Halloween isn’t just about vampires and witches and skeletons and ghosts. Halloween is also about treats and costumes and what costume you wear to go trick-or-treating in so that you can get treats. This Babymouse story is about how Babymouse wants to be a zombie for Halloween but Felicia the mean cat and the other mean girls tell her that only boys wear scary costumes so Babymouse feels like she has to wear a fairy costume instead. And then Felicia invites herself and the other mean girls to Babymouse’s Halloween party and Babymouse gets stuck going trick-or-treating with them and she doesn’t have any fun because they make her do mean tricks to the neighbors like throwing eggs at their houses and they also steal candy from little kids. I like Babymouse books especially when Babymouse has daydreams and in this book she daydreams that the Creature from the Black Locker lives in her locker and that Felicia is a blood-sucking vampire. At the end of the story Babymouse puts on her zombie costume and the mean girls get scared away and Halloween is saved.

by Kate DiCamillo, with illustrations by Chris Van Dusen
Candlewick, 2007

Mercy Watson is a pig and she’s like Babymouse and doesn’t want to wear a frilly Halloween costume. Mercy doesn’t want to wear any costume at all. She just wants the trick-or-treat treats and so she wears the princess costume that Mrs. Watson makes for her. The costume is funny and there is a picture of Mercy in her costume and it is pink with a big pink bow and she has a tiara too and in case you don’t know what a tiara is it is a fancy crown that princesses wear. Mercy does not look happy about wearing the costume but she loves buttered toast and she thinks she will get buttered toast if she wears a costume and goes trick-or-treating. If you have gone trick-or-treating you know that buttered toast is not one of the treats that people give trick-or-treaters so it is funny that Mercy thinks she will get buttered toast on Halloween. Mercy always causes lots of problems in her books even though she doesn’t mean to and she causes problems in this book by chasing the neighbor ladies’ cat and then a lot of people in costumes chase Mercy while she is chasing the cat and that is funny. Mercy doesn’t get get buttered toast when she goes trick-or-treating but everybody gets buttered toast at the Halloween party at the end.

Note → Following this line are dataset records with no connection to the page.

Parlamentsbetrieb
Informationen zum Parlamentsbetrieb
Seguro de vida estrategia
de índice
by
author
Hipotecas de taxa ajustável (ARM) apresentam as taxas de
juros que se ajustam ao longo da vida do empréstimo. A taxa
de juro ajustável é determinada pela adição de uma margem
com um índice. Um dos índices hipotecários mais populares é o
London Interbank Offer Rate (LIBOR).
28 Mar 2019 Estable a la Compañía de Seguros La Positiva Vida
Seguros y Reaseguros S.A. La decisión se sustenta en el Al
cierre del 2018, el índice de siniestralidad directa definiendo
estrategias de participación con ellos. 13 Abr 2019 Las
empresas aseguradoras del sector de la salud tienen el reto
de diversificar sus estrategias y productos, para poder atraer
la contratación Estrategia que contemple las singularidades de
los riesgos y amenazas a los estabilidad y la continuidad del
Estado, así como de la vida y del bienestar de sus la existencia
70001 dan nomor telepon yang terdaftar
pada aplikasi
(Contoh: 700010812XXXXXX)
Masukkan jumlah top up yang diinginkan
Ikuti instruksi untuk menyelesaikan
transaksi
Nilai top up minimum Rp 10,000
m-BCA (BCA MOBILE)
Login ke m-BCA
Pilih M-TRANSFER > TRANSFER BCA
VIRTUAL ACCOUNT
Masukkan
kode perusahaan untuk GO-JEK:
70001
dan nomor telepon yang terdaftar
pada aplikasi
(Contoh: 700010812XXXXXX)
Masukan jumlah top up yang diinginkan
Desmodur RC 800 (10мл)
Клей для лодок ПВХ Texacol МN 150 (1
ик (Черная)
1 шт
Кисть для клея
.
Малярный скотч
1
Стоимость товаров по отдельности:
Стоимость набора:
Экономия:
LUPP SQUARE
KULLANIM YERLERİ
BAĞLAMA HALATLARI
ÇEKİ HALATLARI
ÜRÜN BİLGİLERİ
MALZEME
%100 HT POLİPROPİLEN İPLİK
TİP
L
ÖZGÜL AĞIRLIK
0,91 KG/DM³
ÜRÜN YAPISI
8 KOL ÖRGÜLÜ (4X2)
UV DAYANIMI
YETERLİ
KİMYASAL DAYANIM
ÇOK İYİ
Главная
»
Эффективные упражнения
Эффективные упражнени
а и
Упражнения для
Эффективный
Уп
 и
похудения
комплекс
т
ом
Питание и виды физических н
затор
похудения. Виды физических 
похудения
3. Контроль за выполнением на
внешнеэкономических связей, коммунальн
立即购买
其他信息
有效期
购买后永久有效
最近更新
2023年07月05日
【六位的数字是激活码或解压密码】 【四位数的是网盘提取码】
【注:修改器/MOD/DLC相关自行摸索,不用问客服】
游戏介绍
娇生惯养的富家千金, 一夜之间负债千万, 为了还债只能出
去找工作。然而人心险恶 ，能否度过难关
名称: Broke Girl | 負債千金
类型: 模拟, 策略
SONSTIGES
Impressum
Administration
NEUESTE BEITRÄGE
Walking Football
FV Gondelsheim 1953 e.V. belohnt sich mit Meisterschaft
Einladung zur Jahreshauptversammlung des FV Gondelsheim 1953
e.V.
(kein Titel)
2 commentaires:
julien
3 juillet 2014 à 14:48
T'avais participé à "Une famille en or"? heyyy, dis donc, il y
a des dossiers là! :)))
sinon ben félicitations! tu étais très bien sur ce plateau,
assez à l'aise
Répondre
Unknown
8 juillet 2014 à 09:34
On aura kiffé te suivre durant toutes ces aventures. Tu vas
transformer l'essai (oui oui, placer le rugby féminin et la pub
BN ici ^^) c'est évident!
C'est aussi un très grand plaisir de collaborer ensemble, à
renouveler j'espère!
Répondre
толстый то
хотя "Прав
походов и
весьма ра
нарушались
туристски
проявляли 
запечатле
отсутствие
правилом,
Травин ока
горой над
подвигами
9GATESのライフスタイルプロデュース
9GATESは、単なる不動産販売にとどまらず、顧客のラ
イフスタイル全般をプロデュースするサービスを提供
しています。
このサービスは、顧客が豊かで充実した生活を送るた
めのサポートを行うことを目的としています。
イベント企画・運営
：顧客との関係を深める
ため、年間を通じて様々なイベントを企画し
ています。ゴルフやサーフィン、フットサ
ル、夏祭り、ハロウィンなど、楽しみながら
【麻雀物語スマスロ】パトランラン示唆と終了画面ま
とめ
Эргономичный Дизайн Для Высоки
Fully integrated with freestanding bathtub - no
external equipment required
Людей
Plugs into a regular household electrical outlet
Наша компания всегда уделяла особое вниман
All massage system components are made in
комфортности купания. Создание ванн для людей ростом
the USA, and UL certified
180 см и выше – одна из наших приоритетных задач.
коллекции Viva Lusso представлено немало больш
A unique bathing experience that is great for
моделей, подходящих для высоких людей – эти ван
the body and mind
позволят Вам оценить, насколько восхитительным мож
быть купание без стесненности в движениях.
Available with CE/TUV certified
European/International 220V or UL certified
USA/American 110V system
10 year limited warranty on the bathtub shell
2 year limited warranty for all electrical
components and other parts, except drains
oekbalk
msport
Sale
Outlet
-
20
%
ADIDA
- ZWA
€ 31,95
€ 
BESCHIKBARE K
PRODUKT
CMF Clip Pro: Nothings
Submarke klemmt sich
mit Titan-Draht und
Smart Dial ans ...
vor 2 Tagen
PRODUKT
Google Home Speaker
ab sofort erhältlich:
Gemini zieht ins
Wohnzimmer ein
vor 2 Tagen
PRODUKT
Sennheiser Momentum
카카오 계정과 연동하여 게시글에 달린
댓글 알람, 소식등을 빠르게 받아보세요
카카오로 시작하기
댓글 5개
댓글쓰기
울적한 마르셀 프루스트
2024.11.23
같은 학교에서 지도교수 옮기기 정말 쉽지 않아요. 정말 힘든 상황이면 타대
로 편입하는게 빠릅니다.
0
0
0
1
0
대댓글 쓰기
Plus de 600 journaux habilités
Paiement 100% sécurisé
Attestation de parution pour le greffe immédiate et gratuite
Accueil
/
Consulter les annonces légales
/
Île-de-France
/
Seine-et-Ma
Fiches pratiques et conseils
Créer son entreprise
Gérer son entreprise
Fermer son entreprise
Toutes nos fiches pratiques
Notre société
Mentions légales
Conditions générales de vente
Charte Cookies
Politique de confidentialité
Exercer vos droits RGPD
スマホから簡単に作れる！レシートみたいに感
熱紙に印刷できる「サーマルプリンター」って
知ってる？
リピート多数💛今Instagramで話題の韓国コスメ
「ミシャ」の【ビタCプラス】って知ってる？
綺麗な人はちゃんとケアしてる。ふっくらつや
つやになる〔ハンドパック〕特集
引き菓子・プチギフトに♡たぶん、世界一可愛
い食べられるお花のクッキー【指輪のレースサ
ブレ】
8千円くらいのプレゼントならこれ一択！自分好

by Maryann Macdonald, illustrated by Anne Wilsdorf
Dial-Penguin, 2006

This is another book about Halloween costumes and I like this book a lot because it has a good story and good pictures. It’s about a girl named Angela who has an older sister named Bernadette and every year Bernadette wears a better Halloween costume than Angela and gets more attention than Angela. Every year Angela wears the costume that Bernadette wore the year before but then Bernadette has an even better costume so Angela is never happy with her costume. Angela finally has a good Halloween the year she decides she won’t copy Bernadette any more and she makes a costume all on her own and she dresses up as a ghost with a hat. When Angela and Bernadette go trick-or-treating there are lots and lots of other kids trick-or-treating and they are all wearing Halloween costumes and those costumes are fun to look at and my favorite is the wolf costume but I also like the dinosaur costume and the alien costume and all the other costumes. There are lots of good ideas in this book for Halloween costumes but I still don’t know what I will be for Halloween.

What do you think my Halloween costume should be?